Data entries>
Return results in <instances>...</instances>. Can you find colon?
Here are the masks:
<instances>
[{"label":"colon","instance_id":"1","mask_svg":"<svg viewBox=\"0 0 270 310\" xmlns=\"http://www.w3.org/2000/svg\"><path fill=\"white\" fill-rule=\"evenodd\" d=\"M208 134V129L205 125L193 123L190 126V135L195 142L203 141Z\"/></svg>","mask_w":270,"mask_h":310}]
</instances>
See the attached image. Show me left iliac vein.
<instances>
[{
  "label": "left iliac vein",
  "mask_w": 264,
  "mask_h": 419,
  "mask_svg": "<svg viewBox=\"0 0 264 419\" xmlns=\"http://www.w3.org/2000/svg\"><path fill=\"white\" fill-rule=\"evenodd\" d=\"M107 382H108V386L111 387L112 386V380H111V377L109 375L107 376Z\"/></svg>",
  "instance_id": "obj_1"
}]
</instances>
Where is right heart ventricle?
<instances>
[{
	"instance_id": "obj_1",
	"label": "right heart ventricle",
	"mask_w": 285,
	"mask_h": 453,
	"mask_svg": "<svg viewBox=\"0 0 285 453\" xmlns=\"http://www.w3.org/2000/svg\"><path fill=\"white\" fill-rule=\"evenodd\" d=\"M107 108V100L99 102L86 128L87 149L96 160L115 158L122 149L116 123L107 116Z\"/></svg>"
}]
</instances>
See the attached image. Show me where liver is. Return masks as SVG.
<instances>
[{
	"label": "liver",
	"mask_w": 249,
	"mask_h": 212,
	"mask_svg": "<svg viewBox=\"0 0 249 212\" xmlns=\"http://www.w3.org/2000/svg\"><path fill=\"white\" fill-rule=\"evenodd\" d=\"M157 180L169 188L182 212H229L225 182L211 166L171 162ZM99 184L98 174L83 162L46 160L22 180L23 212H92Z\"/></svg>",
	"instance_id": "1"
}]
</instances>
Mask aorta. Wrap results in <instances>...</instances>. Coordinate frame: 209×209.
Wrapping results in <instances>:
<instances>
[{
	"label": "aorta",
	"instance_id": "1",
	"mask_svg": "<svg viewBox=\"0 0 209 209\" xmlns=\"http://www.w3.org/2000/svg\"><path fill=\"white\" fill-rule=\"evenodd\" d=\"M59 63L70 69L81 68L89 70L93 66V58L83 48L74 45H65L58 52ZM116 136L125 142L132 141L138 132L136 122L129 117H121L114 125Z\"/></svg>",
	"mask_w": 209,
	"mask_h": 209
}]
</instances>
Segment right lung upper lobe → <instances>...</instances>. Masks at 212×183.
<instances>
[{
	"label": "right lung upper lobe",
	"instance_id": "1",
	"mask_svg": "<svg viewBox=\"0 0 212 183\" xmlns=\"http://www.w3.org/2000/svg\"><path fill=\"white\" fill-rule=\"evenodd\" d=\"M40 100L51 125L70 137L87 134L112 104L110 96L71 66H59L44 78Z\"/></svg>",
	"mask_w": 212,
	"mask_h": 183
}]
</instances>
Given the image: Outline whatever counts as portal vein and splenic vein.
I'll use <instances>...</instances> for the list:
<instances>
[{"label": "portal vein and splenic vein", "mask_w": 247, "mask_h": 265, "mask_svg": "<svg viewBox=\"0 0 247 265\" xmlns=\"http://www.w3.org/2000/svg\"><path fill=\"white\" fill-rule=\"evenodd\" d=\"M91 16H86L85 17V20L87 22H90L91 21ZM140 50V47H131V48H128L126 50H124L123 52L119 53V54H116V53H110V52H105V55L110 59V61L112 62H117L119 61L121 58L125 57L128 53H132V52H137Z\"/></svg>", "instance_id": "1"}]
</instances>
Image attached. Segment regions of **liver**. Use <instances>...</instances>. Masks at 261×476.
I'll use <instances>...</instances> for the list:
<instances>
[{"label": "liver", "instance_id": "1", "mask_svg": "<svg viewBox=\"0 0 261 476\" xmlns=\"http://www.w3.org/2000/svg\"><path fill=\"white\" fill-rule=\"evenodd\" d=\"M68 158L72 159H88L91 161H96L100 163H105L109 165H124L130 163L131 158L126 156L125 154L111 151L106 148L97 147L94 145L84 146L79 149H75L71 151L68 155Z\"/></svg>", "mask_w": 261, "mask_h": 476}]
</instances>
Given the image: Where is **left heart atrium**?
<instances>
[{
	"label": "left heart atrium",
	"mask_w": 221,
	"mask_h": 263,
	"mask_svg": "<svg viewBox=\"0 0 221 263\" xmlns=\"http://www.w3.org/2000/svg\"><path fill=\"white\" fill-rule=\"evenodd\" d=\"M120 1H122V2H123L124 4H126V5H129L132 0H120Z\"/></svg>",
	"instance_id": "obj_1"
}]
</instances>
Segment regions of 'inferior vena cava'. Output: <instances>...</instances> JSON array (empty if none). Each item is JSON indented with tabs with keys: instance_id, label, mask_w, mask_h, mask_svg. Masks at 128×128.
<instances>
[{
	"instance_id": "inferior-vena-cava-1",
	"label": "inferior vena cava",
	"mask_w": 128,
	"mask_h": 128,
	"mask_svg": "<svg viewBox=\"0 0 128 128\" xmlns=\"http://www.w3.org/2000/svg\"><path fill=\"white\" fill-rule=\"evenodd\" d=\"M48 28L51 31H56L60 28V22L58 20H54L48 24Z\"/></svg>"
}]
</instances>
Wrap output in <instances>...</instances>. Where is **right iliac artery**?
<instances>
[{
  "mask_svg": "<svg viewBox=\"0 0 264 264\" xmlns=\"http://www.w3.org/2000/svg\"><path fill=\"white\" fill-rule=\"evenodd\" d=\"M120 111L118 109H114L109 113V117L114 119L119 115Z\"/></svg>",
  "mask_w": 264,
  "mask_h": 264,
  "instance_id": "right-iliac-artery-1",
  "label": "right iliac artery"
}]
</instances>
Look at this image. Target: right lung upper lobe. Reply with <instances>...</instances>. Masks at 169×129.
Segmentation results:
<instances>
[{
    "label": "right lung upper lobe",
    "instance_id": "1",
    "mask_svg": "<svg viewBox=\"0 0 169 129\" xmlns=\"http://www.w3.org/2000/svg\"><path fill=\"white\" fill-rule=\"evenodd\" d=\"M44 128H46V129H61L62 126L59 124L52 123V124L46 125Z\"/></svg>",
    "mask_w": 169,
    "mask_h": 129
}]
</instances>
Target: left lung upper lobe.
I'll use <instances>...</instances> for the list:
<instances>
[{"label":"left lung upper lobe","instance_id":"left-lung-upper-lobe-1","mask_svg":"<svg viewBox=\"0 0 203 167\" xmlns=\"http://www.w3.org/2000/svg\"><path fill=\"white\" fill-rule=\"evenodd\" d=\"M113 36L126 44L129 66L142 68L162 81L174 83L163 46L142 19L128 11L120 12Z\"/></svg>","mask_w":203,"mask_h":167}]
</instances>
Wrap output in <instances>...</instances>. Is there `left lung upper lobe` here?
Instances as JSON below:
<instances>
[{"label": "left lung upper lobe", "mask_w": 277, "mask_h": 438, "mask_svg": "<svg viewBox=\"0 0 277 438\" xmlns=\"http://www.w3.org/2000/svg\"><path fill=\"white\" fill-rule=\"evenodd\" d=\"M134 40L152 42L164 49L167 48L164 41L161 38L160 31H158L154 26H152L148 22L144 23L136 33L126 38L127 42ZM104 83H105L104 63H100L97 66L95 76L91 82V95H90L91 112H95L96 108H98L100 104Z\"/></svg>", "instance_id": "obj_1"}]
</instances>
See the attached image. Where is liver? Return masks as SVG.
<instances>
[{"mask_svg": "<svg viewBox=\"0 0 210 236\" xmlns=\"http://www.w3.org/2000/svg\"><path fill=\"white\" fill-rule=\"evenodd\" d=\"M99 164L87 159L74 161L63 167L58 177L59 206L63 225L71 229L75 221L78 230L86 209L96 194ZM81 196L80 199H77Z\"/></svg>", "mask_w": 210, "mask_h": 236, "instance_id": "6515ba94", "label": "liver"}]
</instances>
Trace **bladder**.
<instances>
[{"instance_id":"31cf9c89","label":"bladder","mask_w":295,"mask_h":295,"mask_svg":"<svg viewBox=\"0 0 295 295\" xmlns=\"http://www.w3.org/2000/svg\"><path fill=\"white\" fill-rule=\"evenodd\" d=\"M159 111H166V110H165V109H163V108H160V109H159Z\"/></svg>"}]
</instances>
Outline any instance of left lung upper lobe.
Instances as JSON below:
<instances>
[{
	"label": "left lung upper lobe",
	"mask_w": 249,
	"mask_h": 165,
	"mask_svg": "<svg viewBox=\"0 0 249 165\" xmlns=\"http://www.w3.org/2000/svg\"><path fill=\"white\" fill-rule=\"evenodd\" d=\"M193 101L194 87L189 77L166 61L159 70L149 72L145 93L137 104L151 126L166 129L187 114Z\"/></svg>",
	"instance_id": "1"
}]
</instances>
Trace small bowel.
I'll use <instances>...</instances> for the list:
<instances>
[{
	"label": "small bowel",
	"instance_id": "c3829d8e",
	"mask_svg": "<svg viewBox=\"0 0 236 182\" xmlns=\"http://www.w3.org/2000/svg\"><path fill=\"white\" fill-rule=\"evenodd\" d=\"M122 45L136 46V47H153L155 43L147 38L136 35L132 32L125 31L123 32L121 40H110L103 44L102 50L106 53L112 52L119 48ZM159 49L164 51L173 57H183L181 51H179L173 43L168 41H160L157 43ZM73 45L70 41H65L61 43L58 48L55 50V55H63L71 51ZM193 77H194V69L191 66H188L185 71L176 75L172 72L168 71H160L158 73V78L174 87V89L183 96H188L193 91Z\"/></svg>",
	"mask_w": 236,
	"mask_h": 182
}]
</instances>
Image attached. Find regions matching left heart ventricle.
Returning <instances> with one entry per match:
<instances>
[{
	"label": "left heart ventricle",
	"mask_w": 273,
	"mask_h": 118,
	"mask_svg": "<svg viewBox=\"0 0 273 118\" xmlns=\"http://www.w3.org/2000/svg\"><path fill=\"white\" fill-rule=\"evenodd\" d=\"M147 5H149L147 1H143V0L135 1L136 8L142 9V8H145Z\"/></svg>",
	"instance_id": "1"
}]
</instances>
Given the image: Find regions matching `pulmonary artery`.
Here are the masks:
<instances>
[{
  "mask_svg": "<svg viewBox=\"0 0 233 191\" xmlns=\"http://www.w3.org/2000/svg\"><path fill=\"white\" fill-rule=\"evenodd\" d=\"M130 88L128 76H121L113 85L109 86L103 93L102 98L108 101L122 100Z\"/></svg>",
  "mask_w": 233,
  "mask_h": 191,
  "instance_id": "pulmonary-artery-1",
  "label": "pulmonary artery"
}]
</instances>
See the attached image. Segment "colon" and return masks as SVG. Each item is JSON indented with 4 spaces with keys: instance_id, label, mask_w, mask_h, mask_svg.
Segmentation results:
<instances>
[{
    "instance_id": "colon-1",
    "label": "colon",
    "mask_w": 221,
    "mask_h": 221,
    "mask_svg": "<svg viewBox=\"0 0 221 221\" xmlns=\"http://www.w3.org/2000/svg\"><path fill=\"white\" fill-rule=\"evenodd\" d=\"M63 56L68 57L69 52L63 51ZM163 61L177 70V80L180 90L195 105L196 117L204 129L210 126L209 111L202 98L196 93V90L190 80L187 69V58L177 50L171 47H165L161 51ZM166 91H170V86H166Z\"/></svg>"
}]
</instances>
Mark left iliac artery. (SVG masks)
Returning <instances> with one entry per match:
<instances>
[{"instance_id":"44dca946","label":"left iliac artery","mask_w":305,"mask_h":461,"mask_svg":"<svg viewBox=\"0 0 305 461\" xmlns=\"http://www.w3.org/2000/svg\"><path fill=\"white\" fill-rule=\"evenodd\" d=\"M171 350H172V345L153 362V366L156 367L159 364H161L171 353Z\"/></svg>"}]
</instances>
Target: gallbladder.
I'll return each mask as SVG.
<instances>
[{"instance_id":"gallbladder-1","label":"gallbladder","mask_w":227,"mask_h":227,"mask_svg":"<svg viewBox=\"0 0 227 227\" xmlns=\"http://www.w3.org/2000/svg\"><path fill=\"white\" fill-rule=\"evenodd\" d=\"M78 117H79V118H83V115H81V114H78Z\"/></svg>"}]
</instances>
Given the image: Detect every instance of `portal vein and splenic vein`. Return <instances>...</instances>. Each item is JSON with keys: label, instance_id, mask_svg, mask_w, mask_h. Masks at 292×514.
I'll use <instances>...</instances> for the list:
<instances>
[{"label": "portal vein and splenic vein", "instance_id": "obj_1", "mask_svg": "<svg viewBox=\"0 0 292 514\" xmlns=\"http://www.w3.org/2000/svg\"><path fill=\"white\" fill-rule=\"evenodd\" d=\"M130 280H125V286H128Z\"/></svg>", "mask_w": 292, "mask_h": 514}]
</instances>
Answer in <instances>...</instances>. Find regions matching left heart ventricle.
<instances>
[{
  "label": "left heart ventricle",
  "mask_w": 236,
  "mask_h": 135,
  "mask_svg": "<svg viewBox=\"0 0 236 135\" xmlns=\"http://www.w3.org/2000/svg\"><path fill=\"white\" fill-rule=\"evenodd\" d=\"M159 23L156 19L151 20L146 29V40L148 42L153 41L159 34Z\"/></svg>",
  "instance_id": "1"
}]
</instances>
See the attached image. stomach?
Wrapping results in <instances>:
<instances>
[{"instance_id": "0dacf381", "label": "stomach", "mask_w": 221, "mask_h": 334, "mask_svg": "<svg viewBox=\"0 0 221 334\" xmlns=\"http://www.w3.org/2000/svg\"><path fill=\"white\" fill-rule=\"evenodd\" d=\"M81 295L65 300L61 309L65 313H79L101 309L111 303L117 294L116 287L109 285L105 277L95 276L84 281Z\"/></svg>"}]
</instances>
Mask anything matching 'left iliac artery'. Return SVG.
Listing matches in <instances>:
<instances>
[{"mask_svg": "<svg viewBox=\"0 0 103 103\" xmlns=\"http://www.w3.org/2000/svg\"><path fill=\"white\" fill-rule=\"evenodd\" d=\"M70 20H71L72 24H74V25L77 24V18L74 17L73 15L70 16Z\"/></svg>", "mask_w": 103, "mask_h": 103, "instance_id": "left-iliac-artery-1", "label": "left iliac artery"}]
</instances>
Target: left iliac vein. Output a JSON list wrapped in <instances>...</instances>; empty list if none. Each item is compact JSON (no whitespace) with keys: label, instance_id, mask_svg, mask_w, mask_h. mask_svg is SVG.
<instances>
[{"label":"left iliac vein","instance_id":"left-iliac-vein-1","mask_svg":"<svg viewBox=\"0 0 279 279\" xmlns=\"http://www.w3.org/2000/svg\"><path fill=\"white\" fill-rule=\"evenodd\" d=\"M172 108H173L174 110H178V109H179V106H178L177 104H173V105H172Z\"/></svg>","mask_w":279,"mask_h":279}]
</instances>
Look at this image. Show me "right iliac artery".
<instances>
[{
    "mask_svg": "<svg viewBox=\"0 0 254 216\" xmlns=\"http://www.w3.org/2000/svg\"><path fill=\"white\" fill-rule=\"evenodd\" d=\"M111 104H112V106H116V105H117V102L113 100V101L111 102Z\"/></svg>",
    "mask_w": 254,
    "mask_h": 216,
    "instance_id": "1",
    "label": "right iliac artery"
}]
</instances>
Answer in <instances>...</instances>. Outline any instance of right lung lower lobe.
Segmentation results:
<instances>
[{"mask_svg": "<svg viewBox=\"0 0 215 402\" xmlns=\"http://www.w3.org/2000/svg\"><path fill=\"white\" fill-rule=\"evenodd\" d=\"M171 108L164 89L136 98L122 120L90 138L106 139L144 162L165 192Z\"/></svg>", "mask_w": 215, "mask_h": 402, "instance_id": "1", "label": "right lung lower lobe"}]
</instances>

Directive> Render every line from the one containing "Mask anything matching" through the last line of the rows above, both included, as a Markdown table. Use the columns No. and Line, number the lines in order, and skip any blank ones.

Problem solution>
| No. | Line |
|---|---|
| 1 | Mask anything matching 'left iliac artery'. Return SVG. |
| 2 | Listing matches in <instances>: |
| 3 | <instances> |
| 4 | [{"mask_svg": "<svg viewBox=\"0 0 103 103\" xmlns=\"http://www.w3.org/2000/svg\"><path fill=\"white\" fill-rule=\"evenodd\" d=\"M70 20H71L72 24H74V25L77 24V18L74 17L73 15L70 16Z\"/></svg>", "mask_w": 103, "mask_h": 103, "instance_id": "left-iliac-artery-1", "label": "left iliac artery"}] |
| 5 | </instances> |
| 6 | Target: left iliac vein. Output a JSON list wrapped in <instances>...</instances>; empty list if none. Each item is compact JSON (no whitespace) with keys: label, instance_id, mask_svg, mask_w, mask_h. mask_svg is SVG. |
| 7 | <instances> |
| 8 | [{"label":"left iliac vein","instance_id":"left-iliac-vein-1","mask_svg":"<svg viewBox=\"0 0 279 279\" xmlns=\"http://www.w3.org/2000/svg\"><path fill=\"white\" fill-rule=\"evenodd\" d=\"M172 108H173L174 110H178V109H179V106H178L177 104H173V105H172Z\"/></svg>","mask_w":279,"mask_h":279}] |
| 9 | </instances> |
| 10 | Look at this image. Show me "right iliac artery". |
| 11 | <instances> |
| 12 | [{ |
| 13 |     "mask_svg": "<svg viewBox=\"0 0 254 216\" xmlns=\"http://www.w3.org/2000/svg\"><path fill=\"white\" fill-rule=\"evenodd\" d=\"M111 104H112V106H116V105H117V102L113 100V101L111 102Z\"/></svg>", |
| 14 |     "mask_w": 254, |
| 15 |     "mask_h": 216, |
| 16 |     "instance_id": "1", |
| 17 |     "label": "right iliac artery" |
| 18 | }] |
| 19 | </instances> |
| 20 | Answer in <instances>...</instances>. Outline any instance of right lung lower lobe. |
| 21 | Segmentation results: |
| 22 | <instances> |
| 23 | [{"mask_svg": "<svg viewBox=\"0 0 215 402\" xmlns=\"http://www.w3.org/2000/svg\"><path fill=\"white\" fill-rule=\"evenodd\" d=\"M171 108L164 89L136 98L122 120L90 138L106 139L144 162L165 192Z\"/></svg>", "mask_w": 215, "mask_h": 402, "instance_id": "1", "label": "right lung lower lobe"}] |
| 24 | </instances> |